D3 2.0 introduced a change to address this duplication: appending to the enter selection would now copy entering elements into the update selection. Thus, any operations applied to the update selection after appending to the enter selection would apply to both entering and updating elements, and duplicate code could be eliminated:
var text = g
.selectAll("text")
.data(data, key); // JOIN
text.exit() // EXIT
.remove();
text.enter() // ENTER
.append("text") // 🌶
.text(function(d) { return d; });
text // ENTER + UPDATE
.attr("x", function(d, i) { return i * 32; });
Alas, this made usability worse.
First, there’s no indication of what’s happening under the hood (poor role-expressiveness, or perhaps a hidden dependency). Most of the time, selection.append creates, appends and selects new elements; it does that here, but it also silently modifies the update selection. Surprise!

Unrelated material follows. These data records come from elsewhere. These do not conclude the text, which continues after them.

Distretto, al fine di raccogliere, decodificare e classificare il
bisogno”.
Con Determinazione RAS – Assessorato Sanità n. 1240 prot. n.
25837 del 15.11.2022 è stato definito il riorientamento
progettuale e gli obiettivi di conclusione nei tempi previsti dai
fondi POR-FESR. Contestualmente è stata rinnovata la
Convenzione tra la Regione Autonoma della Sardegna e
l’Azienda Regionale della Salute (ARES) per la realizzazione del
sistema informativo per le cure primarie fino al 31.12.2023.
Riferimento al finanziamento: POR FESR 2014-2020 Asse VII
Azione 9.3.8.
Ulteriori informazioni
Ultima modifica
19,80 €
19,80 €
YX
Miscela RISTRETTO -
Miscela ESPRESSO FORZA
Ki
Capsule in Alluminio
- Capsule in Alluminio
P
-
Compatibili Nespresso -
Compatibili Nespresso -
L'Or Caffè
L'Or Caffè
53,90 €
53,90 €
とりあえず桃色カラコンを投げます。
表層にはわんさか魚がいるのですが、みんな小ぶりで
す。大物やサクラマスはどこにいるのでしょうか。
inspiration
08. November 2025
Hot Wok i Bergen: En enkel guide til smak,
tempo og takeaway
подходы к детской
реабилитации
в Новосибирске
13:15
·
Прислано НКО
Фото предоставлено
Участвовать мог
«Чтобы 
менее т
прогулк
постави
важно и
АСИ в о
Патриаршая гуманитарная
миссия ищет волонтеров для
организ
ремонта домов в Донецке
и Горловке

Second, the code is now dependent on the order of operations: if the operations to the update selection are applied before enter.append, they only affect updating nodes; if they occur after, they affect both entering and updating. The goal of the data-join is to eliminate such intricate logic, and to enable a more declarative specification of document transformations without complicated branching and iteration. The code might look simple, but it’s brushed the complexity under the rug.

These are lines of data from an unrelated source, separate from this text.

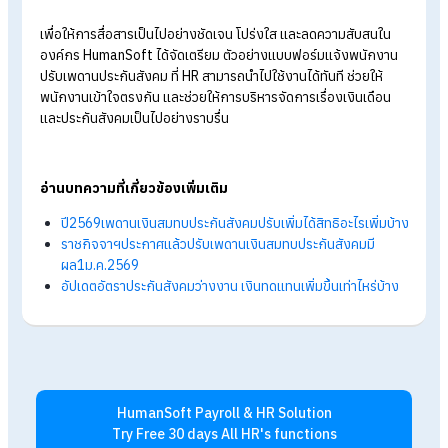
Tips!
ดาวน์โหลดตัวอย่างแบบฟอร์มแจ้งพนักงา
ปรับเพดานประกันสังคมได้ที่นี่ >>
แบบฟอร์มแจ้
พนักงานปรับเพดานประกันสังคม
สรุปแจก! ตัวอย่างแบบฟอร์มแจ้ง
พนักงานปรับเพดานประกันสังคม สำหรั
HR
โดยสรุปแล้ว การปรับเพดานเงินสมทบประกันสังคมปี 2569 เป็นก
เปลี่ยนแปลงตามกฎหมายที่มีผลตั้งแต่วันที่ 1 มกราคม 2569 ซึ่งส่
ผลต่อการคำนวณเงินสมทบของผู้ประกันตนตามมาตรา 33 และอา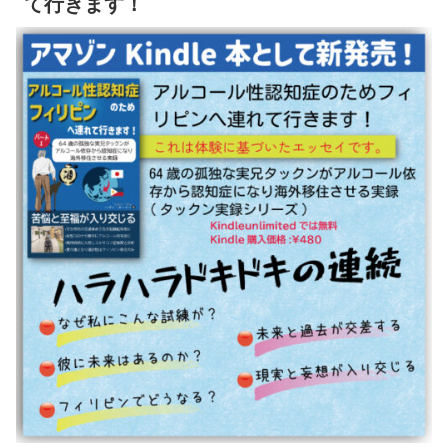
て行きます！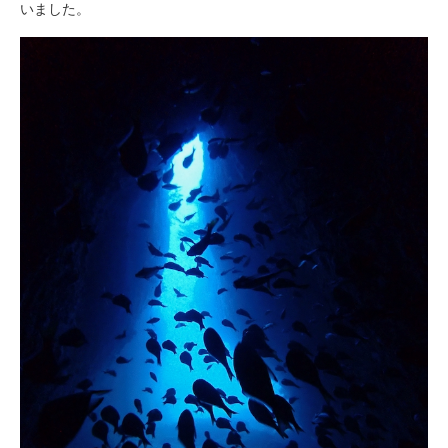
いました。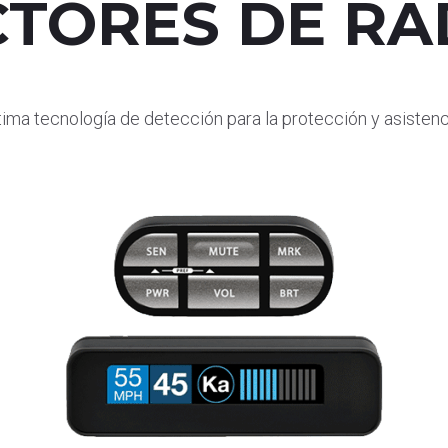
CTORES DE RA
última tecnología de detección para la protección y asiste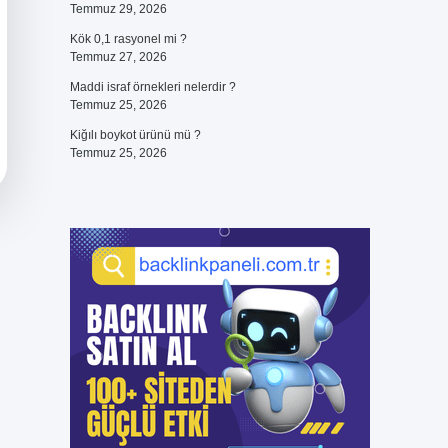
Temmuz 29, 2026
Kök 0,1 rasyonel mi ?
Temmuz 27, 2026
Maddi israf örnekleri nelerdir ?
Temmuz 25, 2026
Kiğılı boykot ürünü mü ?
Temmuz 25, 2026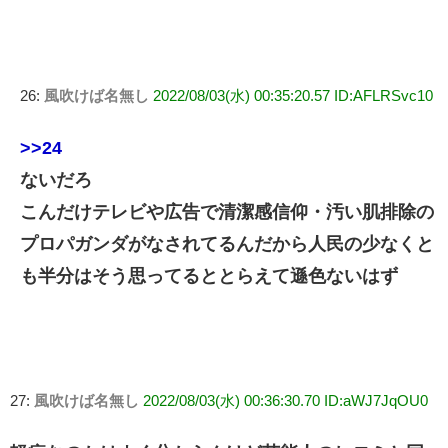
26:
風吹けば名無し
2022/08/03(水) 00:35:20.57 ID:AFLRSvc10
>>24
ないだろ
こんだけテレビや広告で清潔感信仰・汚い肌排除の
プロパガンダがなされてるんだから人民の少なくと
も半分はそう思ってるととらえて遜色ないはず
27:
風吹けば名無し
2022/08/03(水) 00:36:30.70 ID:aWJ7JqOU0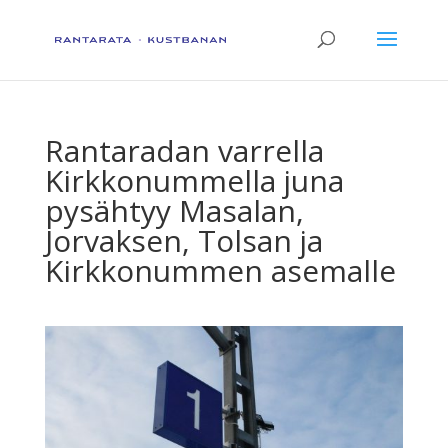
Rantaradan varrella
Kirkkonummella juna
pysähtyy Masalan,
Jorvaksen, Tolsan ja
Kirkkonummen asemalle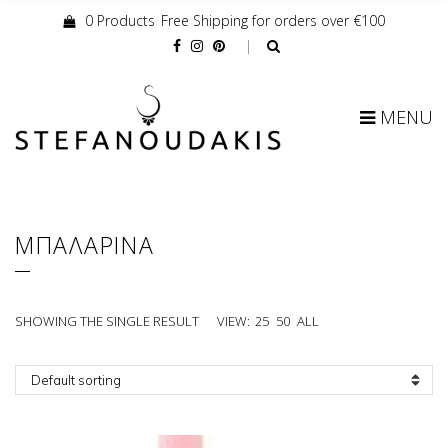
0 Products
Free Shipping for orders over €100
Cart:
MENU
ΜΠΑΛΑΡΙΝΑ
SHOWING THE SINGLE RESULT
VIEW:
25
50
ALL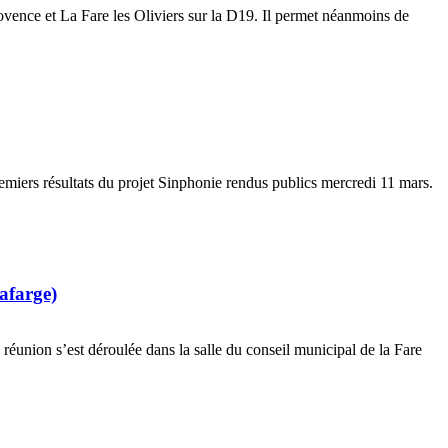
ovence et La Fare les Oliviers sur la D19. Il permet néanmoins de
emiers résultats du projet Sinphonie rendus publics mercredi 11 mars.
afarge)
a réunion s’est déroulée dans la salle du conseil municipal de la Fare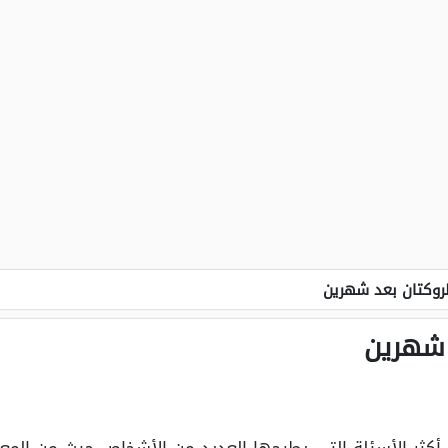
الروكتان بعد شهرين
د شهرين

D3 4.0 removes the magic of enter.append. (In fact, D3 4.0 removes the distinction between enter and normal selections entirely: there is now only one class of selection.) In its place, a new selection.merge method can unify the enter and update selections:
var text = g
.selectAll("text")
.data(data, key); // JOIN
text.exit() // EXIT
.remove();
text.enter() // ENTER
.append("text")
.text(function(d) { return d; })
.merge(text) // ENTER + UPDATE
.attr("x", function(d, i) { return i * 32; });
This eliminates the duplicate code without corrupting the behavior of a common method (selection.append) and without introducing a subtle dependency on ordering. Furthermore, the selection.merge method serves as a signpost to unfamiliar readers, which they can look up in the documentation.
Maxim 1. Avoid overloading meaning.
What can we learn from this failure? D3 3.x violated a Rams principle: good design makes a product understandable. In cognitive dimension terms, it had poor consistency because selection.append behaved differently on enter selections, and thus the user can’t extend understanding of normal selections to enter. It had poor role-expressiveness because the latter behavior wasn’t obvious. And there’s a hidden dependency: operations on the text selection must be run after appending to enter, though nothing in the code makes this requirement apparent.
D3 4.0 avoids overloading meaning. Rather than silently adding functionality to enter.append — even if it is useful in a common case — selection.append always only appends elements. If you want to merge selections, you need a new method! Hence, selection.merge.